Do you know what the official line of the Trump administration is about Americans who want to visit Venezuela now? Let me read it to you. Here is what the State Department says:

Do not travel to Venezuela due to crime, civil unrest, poor health infrastructure, and arbitrary arrest and detention of U.S. citizens. . . . Violent crime, such as homicide, armed robbery, kidnapping, and carjacking is common. . . . There are shortages of food, electricity, water, medicine, and medical supplies through much of Venezuela.

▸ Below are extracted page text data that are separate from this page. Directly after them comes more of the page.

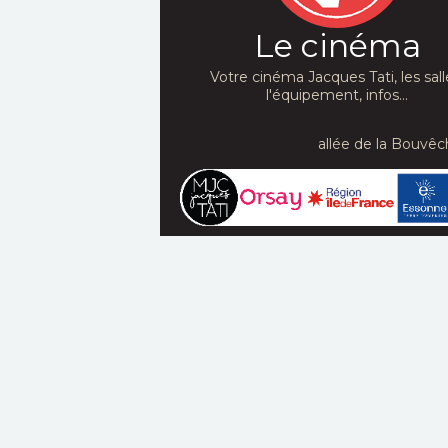
Le cinéma
Votre cinéma Jacques Tati, les sall
l'équipement, infos...
allée de la Bouvêc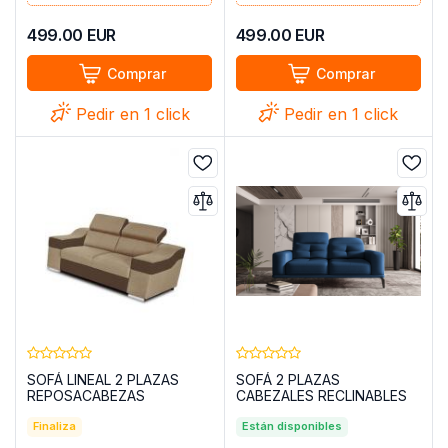
499.00
EUR
499.00
EUR
Comprar
Comprar
Pedir en 1 click
Pedir en 1 click
SOFÁ LINEAL 2 PLAZAS
SOFÁ 2 PLAZAS
REPOSACABEZAS
CABEZALES RECLINABLES
RECLINABLES Y BRAZOS
CON PATAS ALTAS 195
ANCHOS 190 EVA BEIGE
Finaliza
TORRENSE AZUL
Están disponibles
TELA/MARRÓN POLIPIEL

That is the official line of our government, warning people not to go to Venezuela. Yet even weeks after Senator Rubio and I have requested it, the administration still refuses to give the Venezuelans in the United States protected status so that they are not forced to face the same thing.

Recent power outages have left the country even more desperate for basic water. Look at this photograph here. This shows people collecting water falling from a leaky pipeline along the banks of a river in Caracas. That is the desperation these people face.

How can we force people to return to Venezuela when our own State Department says it is too dangerous to travel there?

In fact, last month Senators Rubio, Menendez, and I--and 21 other Senate Democrats--sent a bipartisan letter to President Trump, urging him to take the obvious step that would match his rhetoric on Venezuela.

I have also raised this directly with Vice President Pence and National Security Advisor Bolton.

Let me again urge here on the Senate floor that President Trump take action to grant TPS status to the Venezuelans in the United States. This would be a concrete measure that President Trump could take this afternoon with the stroke of a pen to protect tens of thousands of innocent people.

At a time when some have questioned America's real intentions toward Venezuela, this action by President Trump of granting TPS status to Venezuelan visitors in the United States would demonstrate that our true focus is on the safety and well-being of these innocent people.

This is not only the right thing to do, but it would fully align the President with his speeches.

I yield the floor.

The PRESIDING OFFICER. The Senator from Iowa.